Zabaglione

By Dino Joannides From the book Semplice
Zabaglione

I adore this dessert and wish it would feature more on Italian restaurant menus all over the world. In the past, it was often made to order at the tableside in restaurants, providing a little theatre whilst you waited for it to be prepared. Now, unfortunately, you are more likely to be offered pre-made tiramisu.

I always have the ingredients necessary to whip up this dessert at home. It is basically egg yolks beaten with caster sugar and a sweet wine. In the south Marsala tends to be used, whilst in Piedmont, from where it originated, Moscato d'Asti or other sweet white wine is more common. Like the choice of alcohol, the name also varies - 'zabaione' in the north, and 'zabaglione' in the south.

For how many? Serves 4

Ingredients

  • 4 egg yolks
  • 4 tbsp caster sugar
  • 4 broken eggshell measures of dry Marsala or Moscato d'Asti wine

Instructions

Put the egg yolks and sugar in a glass bowl and whisk in one direction until a paste forms. Add half the wine and whisk again until you have a smooth, thick custard with just a few bubbles.

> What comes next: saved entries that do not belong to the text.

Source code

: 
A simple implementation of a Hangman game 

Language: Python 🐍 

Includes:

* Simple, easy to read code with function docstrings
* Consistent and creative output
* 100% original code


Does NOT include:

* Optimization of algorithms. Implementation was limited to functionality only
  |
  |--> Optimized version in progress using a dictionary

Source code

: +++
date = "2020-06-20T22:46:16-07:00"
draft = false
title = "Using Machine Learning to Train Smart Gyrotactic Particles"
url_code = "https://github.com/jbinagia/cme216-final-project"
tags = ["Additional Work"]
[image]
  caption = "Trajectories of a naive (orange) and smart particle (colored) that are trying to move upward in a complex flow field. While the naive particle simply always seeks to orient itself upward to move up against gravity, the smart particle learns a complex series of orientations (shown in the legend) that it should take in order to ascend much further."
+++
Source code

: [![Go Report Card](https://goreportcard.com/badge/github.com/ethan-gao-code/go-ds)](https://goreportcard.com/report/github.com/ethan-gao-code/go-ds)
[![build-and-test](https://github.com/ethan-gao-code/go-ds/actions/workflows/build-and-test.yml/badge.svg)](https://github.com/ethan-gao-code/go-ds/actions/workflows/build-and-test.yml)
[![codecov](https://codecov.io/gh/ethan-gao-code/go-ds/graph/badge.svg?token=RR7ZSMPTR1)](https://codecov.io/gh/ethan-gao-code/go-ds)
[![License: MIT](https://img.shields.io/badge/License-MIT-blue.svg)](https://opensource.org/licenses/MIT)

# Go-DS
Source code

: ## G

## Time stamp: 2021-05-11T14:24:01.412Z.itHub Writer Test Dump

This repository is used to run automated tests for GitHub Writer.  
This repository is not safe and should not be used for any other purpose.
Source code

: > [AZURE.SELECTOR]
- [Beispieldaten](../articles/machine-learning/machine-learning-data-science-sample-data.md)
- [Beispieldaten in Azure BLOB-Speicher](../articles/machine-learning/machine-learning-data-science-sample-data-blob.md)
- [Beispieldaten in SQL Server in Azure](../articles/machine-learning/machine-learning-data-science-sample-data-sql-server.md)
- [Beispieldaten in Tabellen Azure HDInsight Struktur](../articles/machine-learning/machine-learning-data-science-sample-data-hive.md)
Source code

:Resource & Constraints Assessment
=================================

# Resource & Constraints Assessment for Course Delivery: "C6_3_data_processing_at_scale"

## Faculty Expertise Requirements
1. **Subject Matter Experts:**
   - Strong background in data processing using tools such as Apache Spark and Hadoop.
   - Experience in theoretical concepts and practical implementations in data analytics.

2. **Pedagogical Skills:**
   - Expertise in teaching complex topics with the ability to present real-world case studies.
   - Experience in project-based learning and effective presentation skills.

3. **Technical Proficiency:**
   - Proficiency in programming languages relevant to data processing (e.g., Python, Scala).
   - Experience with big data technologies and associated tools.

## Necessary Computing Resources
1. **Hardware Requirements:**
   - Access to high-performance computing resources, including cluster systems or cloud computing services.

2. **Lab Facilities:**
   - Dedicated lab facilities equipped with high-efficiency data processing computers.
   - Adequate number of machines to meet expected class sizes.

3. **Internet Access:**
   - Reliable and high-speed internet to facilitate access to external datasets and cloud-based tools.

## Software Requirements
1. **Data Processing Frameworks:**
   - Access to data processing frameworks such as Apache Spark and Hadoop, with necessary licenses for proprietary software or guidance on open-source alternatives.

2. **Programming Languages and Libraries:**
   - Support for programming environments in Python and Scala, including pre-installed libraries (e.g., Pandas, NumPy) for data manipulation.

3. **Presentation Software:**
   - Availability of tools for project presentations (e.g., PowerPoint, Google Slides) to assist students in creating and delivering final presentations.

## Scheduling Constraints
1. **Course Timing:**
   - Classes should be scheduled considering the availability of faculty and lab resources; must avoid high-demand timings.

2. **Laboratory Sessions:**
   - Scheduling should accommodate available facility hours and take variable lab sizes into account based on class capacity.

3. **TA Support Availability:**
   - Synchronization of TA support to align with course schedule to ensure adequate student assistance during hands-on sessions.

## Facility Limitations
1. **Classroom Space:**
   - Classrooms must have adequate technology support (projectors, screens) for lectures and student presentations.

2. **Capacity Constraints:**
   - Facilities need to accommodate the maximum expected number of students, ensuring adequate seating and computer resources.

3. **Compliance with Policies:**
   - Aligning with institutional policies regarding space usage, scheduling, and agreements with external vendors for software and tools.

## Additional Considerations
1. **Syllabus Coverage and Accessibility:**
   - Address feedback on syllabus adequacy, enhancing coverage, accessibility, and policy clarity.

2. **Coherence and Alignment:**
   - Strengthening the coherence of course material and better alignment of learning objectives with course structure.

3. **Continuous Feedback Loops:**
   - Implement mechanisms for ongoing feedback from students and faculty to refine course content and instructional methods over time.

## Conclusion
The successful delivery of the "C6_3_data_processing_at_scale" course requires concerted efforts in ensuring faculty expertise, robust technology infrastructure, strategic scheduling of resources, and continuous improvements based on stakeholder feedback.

Place the bow over a pan of simmering water (the water must not actually touch the bowl) and carry on whisking while gradually adding the remaining wine. This can take 10 minutes or more, depending on how vigorously you whisk. The idea is to thicken the mixture with air and to warm it, so you might have to take the bowl off the heat every now and then to avoid cooking it through. The result should be a silky cream that is almost as thick as mayonnaise. The test for readyiness is that a Savoiardi biscuit will stand upright in the zabaglione once it has been poured into a glass.